Vue de l'atelier de Caroline Mauxion
Caroline Mauxion, Vue d'atelier, 2021. Crédit photo: ENE / Jean-Sébastien Veilleux photographe.

Caroline Mauxion

Artiste / Printemps 2021

Texte-témoin

par Amélie Giguère

Caroline Mauxion compose des images et réfléchit à l’existence matérielle de celles-ci, en réalisant notamment des impressions sur papier, sur verre ou sur plâtre. Dans ses photographies récentes, elle y installe le corps intime, visiblement aimé, dans des plans rapprochés, fractionnés et superposés, voilant et dévoilant la partie d’une main, d’un sein, d’une hanche. Nourrie par de nouvelles lectures, elle transpose ses recherches dans l’espace et explore les possibilités de la sculpture.

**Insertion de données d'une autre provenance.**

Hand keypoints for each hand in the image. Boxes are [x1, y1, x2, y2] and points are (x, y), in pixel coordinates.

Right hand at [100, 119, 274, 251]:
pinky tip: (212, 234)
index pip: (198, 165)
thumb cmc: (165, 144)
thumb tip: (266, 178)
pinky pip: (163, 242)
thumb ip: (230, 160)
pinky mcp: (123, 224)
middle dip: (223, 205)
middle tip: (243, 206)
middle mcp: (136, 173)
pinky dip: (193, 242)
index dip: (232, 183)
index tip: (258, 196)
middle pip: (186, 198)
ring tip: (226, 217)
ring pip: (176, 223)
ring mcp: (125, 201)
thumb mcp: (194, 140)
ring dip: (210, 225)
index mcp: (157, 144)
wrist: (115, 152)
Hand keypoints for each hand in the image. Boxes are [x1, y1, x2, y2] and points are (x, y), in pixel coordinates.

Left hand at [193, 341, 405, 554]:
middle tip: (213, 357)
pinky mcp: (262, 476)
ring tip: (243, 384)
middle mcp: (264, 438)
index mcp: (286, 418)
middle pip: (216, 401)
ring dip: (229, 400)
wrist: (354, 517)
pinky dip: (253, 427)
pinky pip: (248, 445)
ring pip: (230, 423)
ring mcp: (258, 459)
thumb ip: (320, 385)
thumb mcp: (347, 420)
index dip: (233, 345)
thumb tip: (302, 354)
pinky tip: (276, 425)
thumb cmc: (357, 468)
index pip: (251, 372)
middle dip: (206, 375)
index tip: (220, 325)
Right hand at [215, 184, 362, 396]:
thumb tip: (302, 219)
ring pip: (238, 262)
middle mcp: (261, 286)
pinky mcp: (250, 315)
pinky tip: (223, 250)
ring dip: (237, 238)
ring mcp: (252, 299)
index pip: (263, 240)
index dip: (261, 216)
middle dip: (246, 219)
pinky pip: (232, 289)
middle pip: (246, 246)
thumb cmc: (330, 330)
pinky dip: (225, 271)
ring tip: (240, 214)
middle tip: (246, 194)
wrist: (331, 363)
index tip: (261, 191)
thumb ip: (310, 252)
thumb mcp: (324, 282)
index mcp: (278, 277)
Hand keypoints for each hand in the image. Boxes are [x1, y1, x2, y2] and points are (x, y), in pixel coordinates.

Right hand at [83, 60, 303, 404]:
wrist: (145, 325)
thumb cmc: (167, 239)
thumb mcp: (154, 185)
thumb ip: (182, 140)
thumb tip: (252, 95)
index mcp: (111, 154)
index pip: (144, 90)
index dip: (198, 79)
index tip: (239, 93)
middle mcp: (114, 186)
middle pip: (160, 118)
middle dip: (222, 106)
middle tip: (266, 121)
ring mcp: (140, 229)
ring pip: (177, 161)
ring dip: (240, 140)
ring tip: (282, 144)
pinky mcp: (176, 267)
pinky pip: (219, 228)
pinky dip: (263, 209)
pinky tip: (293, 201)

C’est d’ailleurs le défi qu’elle s’est lancé pour cette résidence de printemps à Est-Nord-Est : déposer la caméra. Elle a bien apporté quelques grandes et moyennes photographies qu’elle a épinglées sur les murs de l’atelier, pour démarrer la conversation. Mais l’idée était de délaisser les sentiers foulés. Le pari calculé du petit vertige, du léger inconfort.

D’abord, travailler le plâtre, le couler dans des feuilles de plastique chauffées par endroits, ou encore dans des ballons pressés doucement des doigts. Les masses cylindriques, rectangulaires et surtout, la série de boules irrégulières qui en émergent, colorées dans des roses, des beiges et des bleus très pâles, ont des qualités esthétiques indéniables. Puis, apprivoiser le métal, beaucoup moins facile d’approche. Aidée du technicien, l’artiste a coupé et plié des tiges de manière à supporter et prolonger les plâtres.

Dans l’atelier, le travail consistera donc à opérer cette rencontre entre les formes organiques, soyeuses et sensuelles des éléments de plâtre et les fines pièces métalliques. L’artiste joue avec les masses et les lignes, cherche l’équilibre précaire et la frontière entre la composition abstraite et l’évocation de figures, comme celle du corps en pièces détachées qui revient ici, encore. Puisant dans ses expériences personnelles, en écho à ses photographies, ainsi qu’aux mots, images et sensations suggérés par le Corps lesbien de Monique Wittig qui l’accompagne dans cette résidence, Caroline Mauxion poursuit une réflexion de plus en plus assumée sur le corps et son rapport au monde et à la vie.

Biographie

Voir autrement que par les yeux, voir avec le corps. C’est ainsi que Caroline Mauxion aborde son travail, dans une pratique élargie de la photographie. L’artiste cherche à créer une relation incarnée avec l’image en s’appuyant sur la phénoménologie féministe. L’expérience de son corps vécu ainsi que des œuvres littéraires sont parties prenantes dans l’élaboration de ses pièces.

Le verre, le plâtre ou le papier soluble sont utilisés pour faire et défaire le corps des photographies qu’elle découpe, imbibe, assemble et place. Elle explore notamment le potentiel sculptural et l’altération de l’image photographique par une technique artisanale de transfert sur plâtre. L’expérience sensible et physique de ses images se déploie dans une pratique du moulage, de l’installation et de la vidéo.

Caroline Mauxion est diplômée en photographie de l’École de l’image Gobelins (France) et détient une maîtrise en arts visuels et médiatiques de l’Université du Québec à Montréal. Lauréate en 2015 du Prix Sylvie et Simon Blais pour la relève, elle compte plusieurs expositions individuelles à son actif au Québec (Galerie B-312, Galerie Simon Blais, Optica, centre d’art contemporain, Galerie de l’UQAM, Caravansérail, Les Territoires). Elle a participé à une résidence de création au Centre des arts de Banff avec le soutien du CALQ et une de ses vidéos a été projetée au salon Jeune Création 2020 en France. On retrouve de ses œuvres dans la collection Prêt d’œuvres d’art du Musée national des beaux-arts du Québec ainsi que dans la collection de la Ville de Laval.